The real challenge for resilience engineering is to tell management "you cannot get away with using a few metrics to assess this stuff". The appeal of metrics give management something visible—so much of engineering work is just not visible to management. How do you justify this expensive work of deliberate reflection to management?
This page is focusing on one of many great points Lorin Hochstein shares in a couple recent podcasts.
StaffEng: Interview with Lorin Hochstein podcast
.
Software Misadventures: Interview with Lorin Hochstein podcast ![]()
The thing with resilience engineering is that you have to be able to justify this even when you can't show a metric for it.
A huge factor in whether this succeeds or fails is if you have support from your immediate management culture. You can change your team (e.g. persuade your chain of command) or you can change your team (e.g. move to a different team or company).
I was lucky. I convinced my manager that this was important. And my skip-level manager was also into it.
I can't give you a metric of the incidents that didn't happen. That's the metric you really want, but you can't have it. So you kinda have to infect management.
More interesting than metrics is all the stuff you cannot see through metrics. How do leaders get signals about these risks that are invisible to metrics.

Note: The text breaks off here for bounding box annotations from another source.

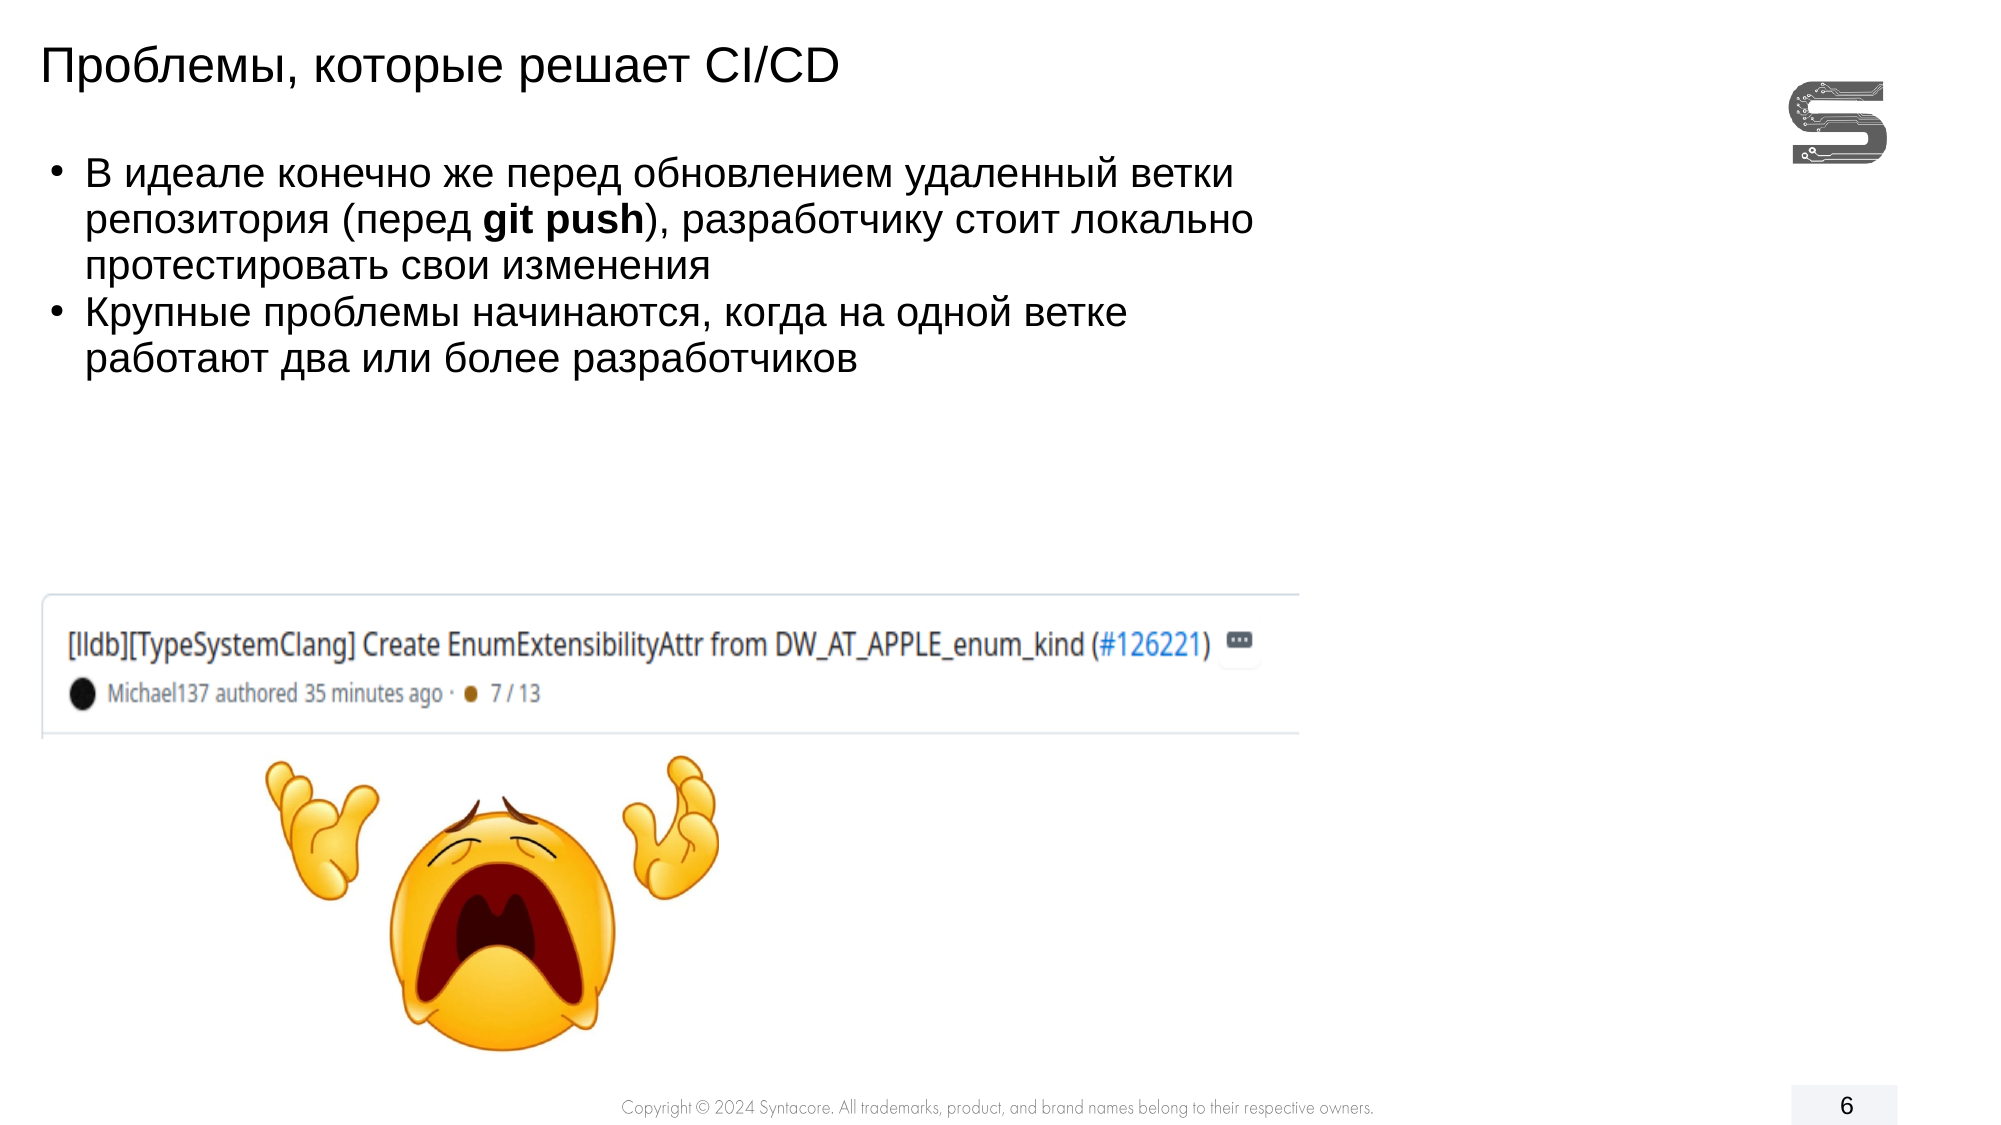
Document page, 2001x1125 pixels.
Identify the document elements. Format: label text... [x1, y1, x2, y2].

picture [621, 1094, 1381, 1119]
text_box <number> [1825, 1084, 1969, 1125]
text_box Проблемы, которые решает CI/CD [0, 29, 1000, 101]
picture [1788, 81, 1887, 164]
picture [37, 590, 1300, 1078]
text_box В идеале конечно же перед обновлением удаленный ветки репозитория (перед git push), разработчику стоит локально протестировать свои изменения Крупные проблемы начинаются, когда на одной ветке работают два или более разработчиков [34, 141, 1329, 622]
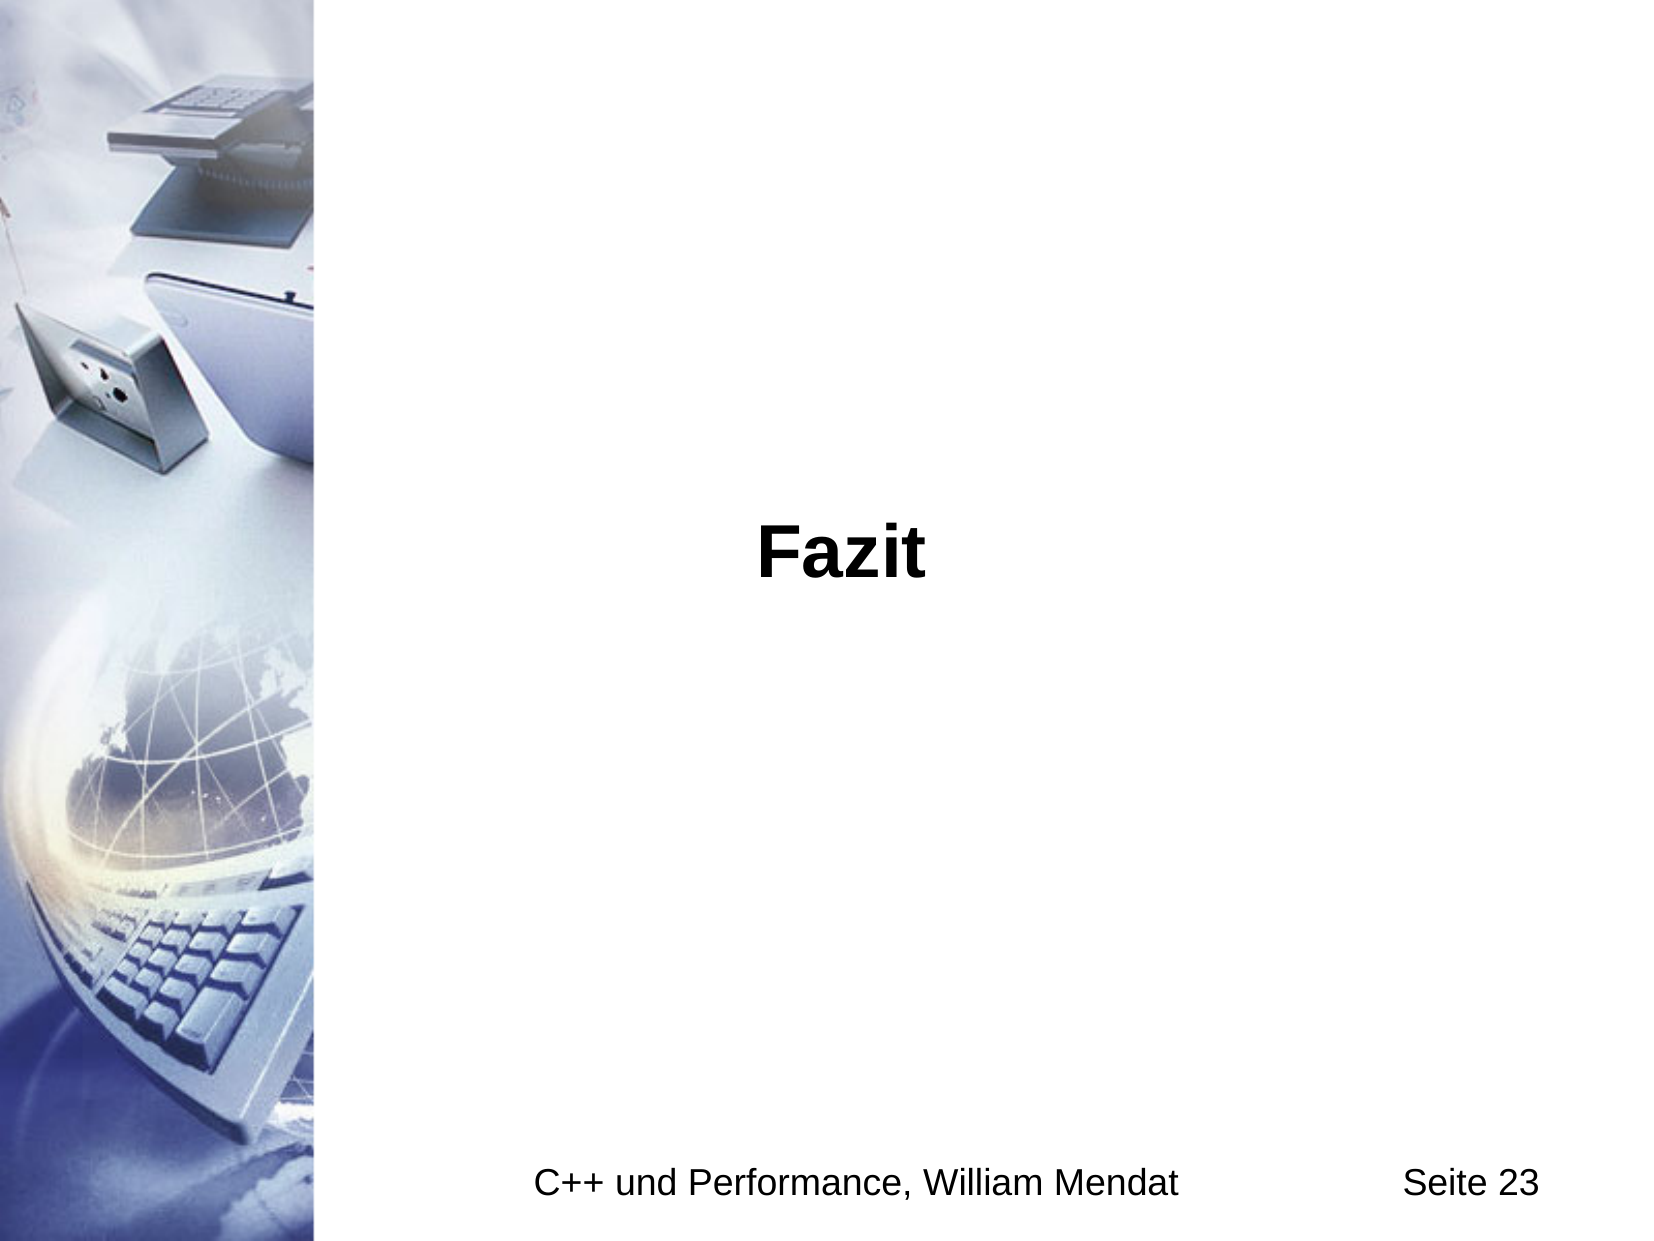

If you can show leadership insights drawn from the incidents, that's how you can justify the work.
Metrics are throwing away a lot of stuff.
The stuff we cannot see is where we're gonna get hurt.
What kills me is all the time we spend trying to decide which minute the incident started or ended. Or deciding "do we categorize this as a config change 'cos we turned on debug logs, or capacity planning 'cos we ran out of disk space?" All of that time spent is waste and opportunity cost.
The qualitative analysis has never felt like time wasted. I've learned something surprising and valuable every time I've interviewed someone about an incident.